Roughly a month ago a buddy and I wanted to do a quick backpack to some shelters on the Oregon Coast. We scrapped a snow camping trip due to a warm-up into the 30’s and rain in the Cascades. We figured that we would just go up on a quick hike to the shelters in the Coast Range
We geared up as a storm was hitting the coast with driving, cold rain, and high winds. We hiked through muck, mud, puddles, under trees and the trail turning into a creek in some parts.
We were plenty protected from the rain. We were wearing waterproof shoes, rain pants, rain shell, and also ponchos. This was over my soft shell pants, top base layer, and a thin hoodie. I thought I would warm up as we hiked, and in the snow, I’ll even go all the way down to lightweight base layer top while active. Pretty sure the temp was in the 40’s, but a real nasty wind with it. Never really warmed up, but the only thing that got wet was our hands.
We were chilled by the time we reached the shelters (only 4 miles in). We never really warmed up on the trail, we just got colder. By this time, we couldn’t move our hands well and I was having coordination problems with them. I was even slurring my words. Basically, we were having the first signs of hypothermia.

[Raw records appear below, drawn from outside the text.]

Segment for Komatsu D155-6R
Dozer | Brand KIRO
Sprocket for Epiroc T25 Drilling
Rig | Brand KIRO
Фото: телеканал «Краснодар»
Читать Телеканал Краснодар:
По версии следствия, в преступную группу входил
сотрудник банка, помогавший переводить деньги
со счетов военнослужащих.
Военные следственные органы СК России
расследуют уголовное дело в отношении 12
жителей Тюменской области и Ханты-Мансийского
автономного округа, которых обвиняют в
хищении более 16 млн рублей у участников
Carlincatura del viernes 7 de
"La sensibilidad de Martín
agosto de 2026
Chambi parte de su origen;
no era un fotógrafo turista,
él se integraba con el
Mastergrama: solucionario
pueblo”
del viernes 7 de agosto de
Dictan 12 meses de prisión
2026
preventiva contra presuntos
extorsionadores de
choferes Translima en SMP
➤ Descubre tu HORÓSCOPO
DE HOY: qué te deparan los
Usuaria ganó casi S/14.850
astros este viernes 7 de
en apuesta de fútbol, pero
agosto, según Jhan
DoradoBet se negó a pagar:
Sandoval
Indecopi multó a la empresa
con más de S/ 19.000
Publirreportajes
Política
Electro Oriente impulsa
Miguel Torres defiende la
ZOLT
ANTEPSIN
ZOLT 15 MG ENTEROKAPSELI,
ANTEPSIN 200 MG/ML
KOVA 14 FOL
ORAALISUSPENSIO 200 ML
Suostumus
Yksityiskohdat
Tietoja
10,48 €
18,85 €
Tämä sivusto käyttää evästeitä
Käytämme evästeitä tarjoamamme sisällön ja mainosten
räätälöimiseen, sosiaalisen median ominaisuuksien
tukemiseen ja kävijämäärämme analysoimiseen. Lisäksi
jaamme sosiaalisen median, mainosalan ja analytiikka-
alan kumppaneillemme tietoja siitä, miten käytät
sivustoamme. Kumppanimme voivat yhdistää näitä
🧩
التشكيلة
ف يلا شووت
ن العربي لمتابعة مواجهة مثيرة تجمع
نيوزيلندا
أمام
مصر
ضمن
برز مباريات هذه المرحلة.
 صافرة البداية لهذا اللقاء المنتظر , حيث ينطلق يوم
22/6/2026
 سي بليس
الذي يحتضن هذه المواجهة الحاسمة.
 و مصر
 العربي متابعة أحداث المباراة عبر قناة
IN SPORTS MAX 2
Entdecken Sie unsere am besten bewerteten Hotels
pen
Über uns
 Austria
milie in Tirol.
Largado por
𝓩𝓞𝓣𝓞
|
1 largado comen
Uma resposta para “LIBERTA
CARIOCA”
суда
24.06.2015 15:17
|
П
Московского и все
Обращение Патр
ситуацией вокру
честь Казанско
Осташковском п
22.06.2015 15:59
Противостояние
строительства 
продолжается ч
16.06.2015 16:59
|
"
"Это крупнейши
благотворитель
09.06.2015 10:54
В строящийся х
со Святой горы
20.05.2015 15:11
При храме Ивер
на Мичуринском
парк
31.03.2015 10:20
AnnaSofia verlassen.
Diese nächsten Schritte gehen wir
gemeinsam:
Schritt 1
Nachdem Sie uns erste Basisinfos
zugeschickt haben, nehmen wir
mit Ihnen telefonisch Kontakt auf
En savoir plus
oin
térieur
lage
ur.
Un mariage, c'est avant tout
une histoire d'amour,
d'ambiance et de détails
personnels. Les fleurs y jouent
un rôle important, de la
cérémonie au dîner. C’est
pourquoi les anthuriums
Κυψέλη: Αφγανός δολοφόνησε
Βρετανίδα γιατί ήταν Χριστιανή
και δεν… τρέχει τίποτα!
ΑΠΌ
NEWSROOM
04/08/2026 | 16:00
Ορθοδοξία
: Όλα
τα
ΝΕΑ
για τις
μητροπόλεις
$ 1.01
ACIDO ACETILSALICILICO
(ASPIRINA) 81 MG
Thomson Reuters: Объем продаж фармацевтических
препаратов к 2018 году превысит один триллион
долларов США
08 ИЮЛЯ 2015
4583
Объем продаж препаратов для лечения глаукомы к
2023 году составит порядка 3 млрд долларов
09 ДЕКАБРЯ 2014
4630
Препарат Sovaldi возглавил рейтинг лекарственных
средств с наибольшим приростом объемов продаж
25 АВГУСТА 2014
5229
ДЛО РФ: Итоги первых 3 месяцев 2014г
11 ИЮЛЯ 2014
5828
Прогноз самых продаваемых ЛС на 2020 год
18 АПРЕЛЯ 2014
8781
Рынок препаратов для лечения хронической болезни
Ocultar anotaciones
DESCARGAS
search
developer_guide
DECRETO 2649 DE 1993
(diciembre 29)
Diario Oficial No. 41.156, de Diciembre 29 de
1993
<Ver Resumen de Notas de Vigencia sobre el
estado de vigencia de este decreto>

However, due to over kill with rain gear (rain pants, rain jacket + poncho) I was bone dry, even my feet and socks. The exception of course being my hands/forearm.
Then, slowly, we warmed back up in the shelter, but it took awhile. It was an adirondack style shelter, and you could lower a big canvas to close off the “door”. We put all our layers on, ate, and drank a warm drink. And, we were ok and had a blast the rest of the time.
My whole point in writing this is to show how cold, rainy weather is plenty dangerous as far as hypothermia goes, even with gear to keep you dry. I actually felt colder than I had on a backpack where the lows reached the teens. I think that a cold, snowy trip well below freezing is much more enjoyable than 30’s and 40’s wet misery.